Des athlètes se plaignent notamment du non-paiement des primes et de harcèlement sexuel.

Un document de 19 pages intitulé : « Rapport sur les violences sexuelles dans le karaté au Cameroun » circule sur les réseaux sociaux depuis quelques jours, établi à la demande du Cercle des ceintures noires de karaté du centre. Six athlètes ont été auditionnées par les membres de la commission présidée par Me Francis Ampère Simo. Elles se plaignent notamment de tentative de viol, d’outrage à la pudeur et de harcèlement sexuel. En guise de représailles, elles ne sont plus convoquées en équipe nationale. Un usage interne du rapport sera fait, apprend-on à la Fédération camerounaise de karaté. « Les athlètes ont énuméré une série de plaintes parmi lesquelles la question des primes. Pour les questions de mœurs, certaines se sont désolidarisées parce que n’étant pas concernées. C’est pour cela qu’on a choisi d’auditionner les concernés dans un autre cadre. Le rapport de ces plaintes devait être examiné par la Commission de discipline de la fédération. Sauf qu’au lieu d’y atterrir, il s’est retrouve sur Internet et les réseaux sociaux », regrette Bertin Dongmo, le secrétaire général de la Fécakaraté.

En effet, c’est le 4 juillet dernier que la Fécakaraté a convoqué les athlètes, pour examiner leurs plaintes. La principale étant le non-paiement des primes des compétitions auxquelles ils ont participé ces dernières années. « Les explications données par le président, Emmanuel Wakam leur ont permis de comprendre que non seulement l’argent n’a toujours pas été débloqué, mais qu’il n’a jamais été détourné par les responsables de la fédération. Quelque temps après cette rencontre, les athlètes ont reçu les primes du Championnat d’Afrique, Gaborone 2019 », poursuit le SG.

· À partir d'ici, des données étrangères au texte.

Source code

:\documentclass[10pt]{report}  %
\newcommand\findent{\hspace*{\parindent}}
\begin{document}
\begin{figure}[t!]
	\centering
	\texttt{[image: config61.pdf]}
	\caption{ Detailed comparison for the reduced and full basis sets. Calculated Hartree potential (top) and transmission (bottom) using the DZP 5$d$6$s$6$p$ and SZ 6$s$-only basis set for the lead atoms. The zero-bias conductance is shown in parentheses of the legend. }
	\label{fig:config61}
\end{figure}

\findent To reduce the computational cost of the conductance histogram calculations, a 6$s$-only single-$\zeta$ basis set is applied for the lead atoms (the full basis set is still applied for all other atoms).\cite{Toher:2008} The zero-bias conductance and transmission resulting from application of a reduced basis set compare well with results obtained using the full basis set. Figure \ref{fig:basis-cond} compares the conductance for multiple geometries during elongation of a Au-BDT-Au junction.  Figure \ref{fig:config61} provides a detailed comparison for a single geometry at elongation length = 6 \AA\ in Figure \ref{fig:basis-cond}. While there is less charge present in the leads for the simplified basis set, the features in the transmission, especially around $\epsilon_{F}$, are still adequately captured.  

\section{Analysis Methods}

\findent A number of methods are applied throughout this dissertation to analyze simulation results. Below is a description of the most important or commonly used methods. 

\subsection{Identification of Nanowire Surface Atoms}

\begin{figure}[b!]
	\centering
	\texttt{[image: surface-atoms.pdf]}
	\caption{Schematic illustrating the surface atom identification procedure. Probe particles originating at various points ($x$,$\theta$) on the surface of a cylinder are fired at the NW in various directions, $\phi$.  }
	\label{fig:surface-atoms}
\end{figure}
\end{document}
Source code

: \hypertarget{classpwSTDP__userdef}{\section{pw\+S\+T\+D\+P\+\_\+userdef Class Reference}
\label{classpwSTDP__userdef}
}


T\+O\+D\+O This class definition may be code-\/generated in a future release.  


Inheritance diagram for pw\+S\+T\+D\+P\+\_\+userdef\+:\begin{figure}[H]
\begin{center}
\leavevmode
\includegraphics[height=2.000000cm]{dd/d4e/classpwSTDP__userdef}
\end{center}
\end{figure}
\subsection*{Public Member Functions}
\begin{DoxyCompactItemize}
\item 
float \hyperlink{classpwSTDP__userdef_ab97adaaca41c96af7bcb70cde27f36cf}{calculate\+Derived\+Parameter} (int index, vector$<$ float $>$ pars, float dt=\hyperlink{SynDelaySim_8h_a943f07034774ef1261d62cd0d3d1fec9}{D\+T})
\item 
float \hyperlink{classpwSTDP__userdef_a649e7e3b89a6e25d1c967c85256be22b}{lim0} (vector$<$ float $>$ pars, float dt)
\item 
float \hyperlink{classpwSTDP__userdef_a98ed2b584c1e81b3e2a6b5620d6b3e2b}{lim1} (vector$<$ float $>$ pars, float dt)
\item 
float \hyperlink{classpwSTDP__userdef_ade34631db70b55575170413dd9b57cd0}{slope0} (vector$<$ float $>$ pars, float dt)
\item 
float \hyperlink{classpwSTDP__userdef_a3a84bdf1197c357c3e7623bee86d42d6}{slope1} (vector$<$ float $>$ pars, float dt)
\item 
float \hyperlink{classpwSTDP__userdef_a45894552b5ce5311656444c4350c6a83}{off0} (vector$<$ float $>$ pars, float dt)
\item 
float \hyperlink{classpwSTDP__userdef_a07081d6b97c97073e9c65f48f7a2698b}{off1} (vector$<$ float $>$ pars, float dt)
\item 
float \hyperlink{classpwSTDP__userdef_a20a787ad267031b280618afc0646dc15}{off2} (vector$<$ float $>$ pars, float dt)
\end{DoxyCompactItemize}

Parmi les personnalités incriminées dans ce rapport, Me Emmanuel Wakam, le président de la Fécakaraté. Mais il s’en défend : « Je ne ferai jamais des actes odieux », déclare-t-il dans une vidéo. Tout en se satisfaisant du blason redoré du karaté camerounais aussi bien sur le plan sous régional que continental, le président déclare sévir contre toutes les personnes indexées dans le cadre de « cette affaire ». Notamment des entraîneurs, des encadreurs et des arbitres. En attendant la lumière sur cette affaire, certains y voient les prémices des batailles pour le renouvellement des organes dirigeants.